We can compute some summary statistics about the prediction algorithm below.

Confusion Matrix and Statistics

          Reference
Prediction Bad Good
      Bad    2    1
      Good  73  174
                                          
               Accuracy : 0.704           
                 95% CI : (0.6432, 0.7599)
    No Information Rate : 0.7             
    P-Value [Acc > NIR] : 0.4762          
                                          
                  Kappa : 0.0289          
 Mcnemar's Test P-Value : <2e-16          
                                          
            Sensitivity : 0.99429         
            Specificity : 0.02667         
         Pos Pred Value : 0.70445         
         Neg Pred Value : 0.66667         
             Prevalence : 0.70000         
         Detection Rate : 0.69600         
   Detection Prevalence : 0.98800         
      Balanced Accuracy : 0.51048         
                                          
       'Positive' Class : Good

We can see that the accuracy is about 70%, which is not great for most prediction algorithms.

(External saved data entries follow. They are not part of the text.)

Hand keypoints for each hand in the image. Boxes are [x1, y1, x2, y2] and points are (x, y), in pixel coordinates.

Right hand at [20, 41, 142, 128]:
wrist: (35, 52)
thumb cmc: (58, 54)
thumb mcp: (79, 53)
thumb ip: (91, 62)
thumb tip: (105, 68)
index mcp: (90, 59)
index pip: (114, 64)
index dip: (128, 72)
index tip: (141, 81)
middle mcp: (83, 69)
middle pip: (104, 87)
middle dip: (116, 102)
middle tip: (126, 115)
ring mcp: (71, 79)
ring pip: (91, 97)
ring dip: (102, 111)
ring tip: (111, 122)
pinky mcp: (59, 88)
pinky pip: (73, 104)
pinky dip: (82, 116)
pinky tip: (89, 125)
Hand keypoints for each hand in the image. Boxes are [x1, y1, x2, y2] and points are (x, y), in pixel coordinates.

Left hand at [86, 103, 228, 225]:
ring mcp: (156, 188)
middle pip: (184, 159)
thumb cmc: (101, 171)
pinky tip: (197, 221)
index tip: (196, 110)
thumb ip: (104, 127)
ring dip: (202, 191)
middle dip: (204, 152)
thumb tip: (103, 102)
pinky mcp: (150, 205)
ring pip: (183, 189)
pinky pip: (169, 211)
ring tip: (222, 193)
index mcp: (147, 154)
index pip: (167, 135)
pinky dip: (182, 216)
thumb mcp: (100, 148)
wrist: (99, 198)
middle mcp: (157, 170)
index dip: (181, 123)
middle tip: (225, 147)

In particular, the algorithm’s specificity is very poor, meaning that if you are a “Bad” credit risk, the probability that you will be classified as such is only about 2.6%.

7.4.0.3 Evaluation

For prediction problems, deciding on the next step after initial model fitting can depend on a few factors.

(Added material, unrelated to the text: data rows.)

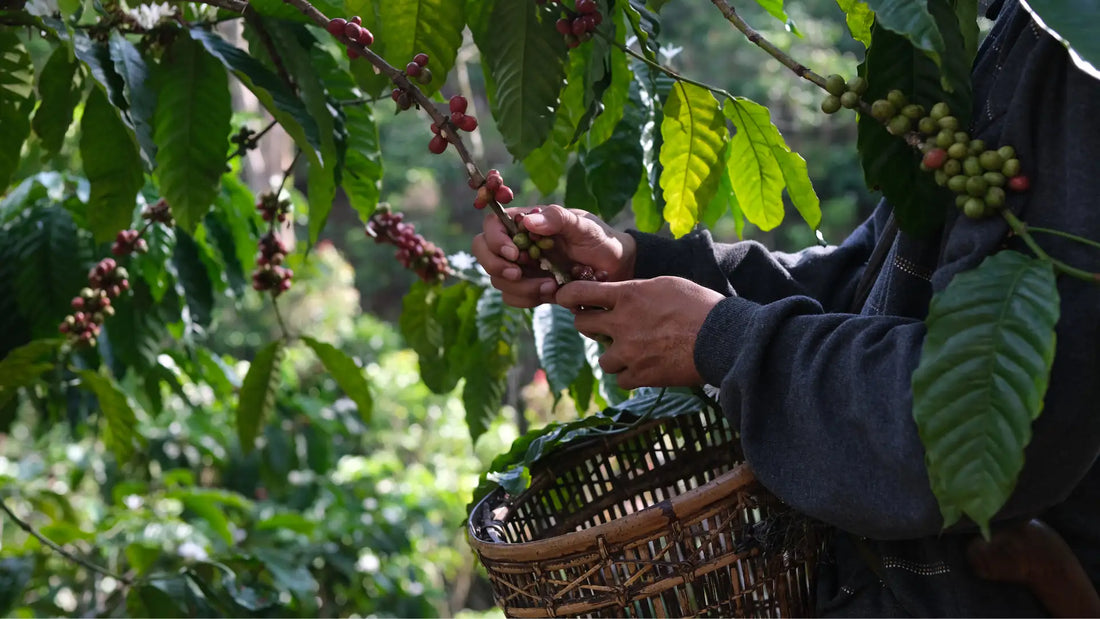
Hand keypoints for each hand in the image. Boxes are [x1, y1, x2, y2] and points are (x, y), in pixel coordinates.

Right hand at [471, 204, 635, 307]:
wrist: (616, 268)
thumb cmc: (600, 238)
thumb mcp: (583, 224)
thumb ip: (557, 219)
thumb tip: (528, 222)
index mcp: (525, 222)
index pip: (491, 226)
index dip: (495, 241)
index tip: (515, 254)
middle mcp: (517, 243)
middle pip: (483, 253)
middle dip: (497, 267)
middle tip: (519, 275)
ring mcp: (522, 267)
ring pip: (498, 280)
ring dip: (520, 288)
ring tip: (551, 286)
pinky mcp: (530, 288)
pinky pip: (512, 298)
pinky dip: (527, 299)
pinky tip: (552, 293)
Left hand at [555, 276, 724, 388]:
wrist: (721, 338)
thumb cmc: (700, 305)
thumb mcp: (666, 284)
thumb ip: (638, 290)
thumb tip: (621, 294)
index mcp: (627, 295)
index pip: (580, 293)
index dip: (567, 296)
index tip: (566, 299)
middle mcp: (621, 323)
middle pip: (582, 325)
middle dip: (590, 325)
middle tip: (604, 327)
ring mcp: (628, 352)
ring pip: (602, 359)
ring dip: (614, 356)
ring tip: (634, 351)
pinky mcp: (640, 375)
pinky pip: (620, 379)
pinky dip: (629, 375)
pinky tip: (644, 367)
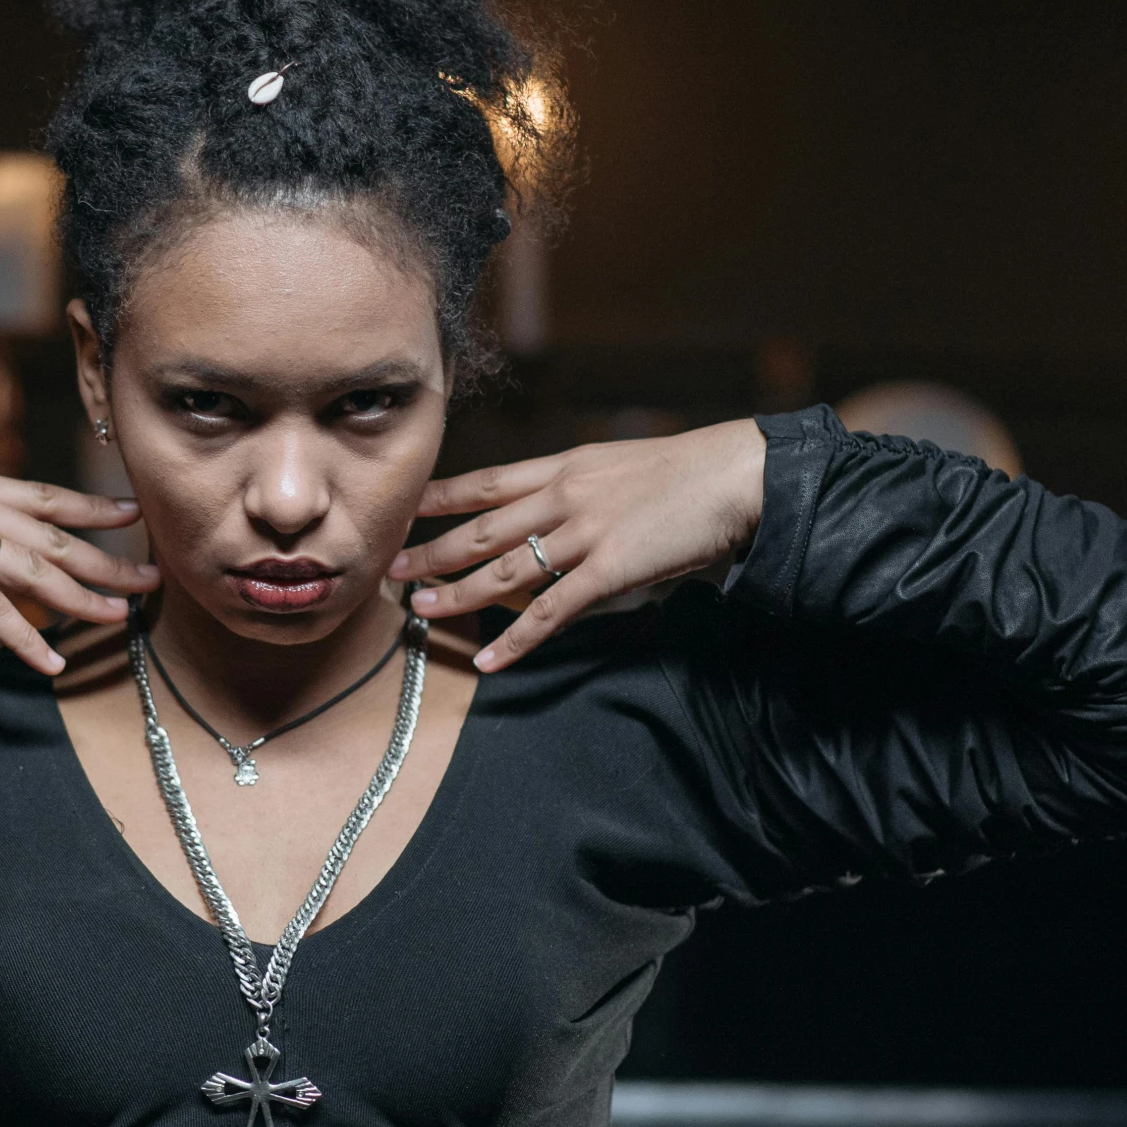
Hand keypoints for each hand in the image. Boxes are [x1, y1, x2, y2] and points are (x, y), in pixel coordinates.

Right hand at [0, 434, 157, 673]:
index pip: (40, 494)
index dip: (89, 505)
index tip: (131, 512)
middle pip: (54, 534)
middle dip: (108, 556)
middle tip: (154, 575)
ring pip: (33, 569)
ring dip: (81, 596)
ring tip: (122, 617)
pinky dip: (23, 637)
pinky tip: (49, 661)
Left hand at [389, 419, 766, 671]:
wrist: (735, 475)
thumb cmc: (686, 474)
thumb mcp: (618, 468)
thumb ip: (581, 490)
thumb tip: (555, 514)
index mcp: (563, 467)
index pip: (486, 482)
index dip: (439, 498)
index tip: (404, 509)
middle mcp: (562, 497)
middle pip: (479, 530)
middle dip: (431, 553)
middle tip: (391, 571)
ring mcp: (584, 534)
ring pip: (503, 571)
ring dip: (457, 595)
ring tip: (420, 613)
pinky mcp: (610, 571)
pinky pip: (551, 613)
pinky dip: (516, 641)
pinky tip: (489, 660)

Prediction quality. Is the model’s accuracy good enough for your purposes? This depends on the ultimate goal and the risks associated with subsequent actions. For medical applications, where the outcome might be the presence of a disease, we may want to have a high sensitivity, so that if you genuinely have the disease, the algorithm will detect it. That way we can get you into treatment quickly. However, if the treatment is very painful, perhaps with many side effects, then we might actually prefer a high specificity, which would ensure that we don’t mistakenly treat someone who doesn’t have the disease. For financial applications, like the credit worthiness example used here, there may be asymmetric costs associated with mistaking good credit for bad versus mistaking bad credit for good.
Model tuning. A hallmark of prediction algorithms is their many tuning parameters. Sometimes these parameters can have large effects on prediction quality if they are changed and so it is important to be informed of the impact of tuning parameters for whatever algorithm you use. There is no prediction algorithm for which a single set of tuning parameters works well for all problems. Most likely, for the initial model fit, you will use “default” parameters, but these defaults may not be sufficient for your purposes. Fiddling with the tuning parameters may greatly change the quality of your predictions. It’s very important that you document the values of these tuning parameters so that the analysis can be reproduced in the future.
Availability of Other Data. Many prediction algorithms are quite good at exploring the structure of large and complex datasets and identifying a structure that can best predict your outcome. If you find that your model is not working well, even after some adjustment of tuning parameters, it is likely that you need additional data to improve your prediction.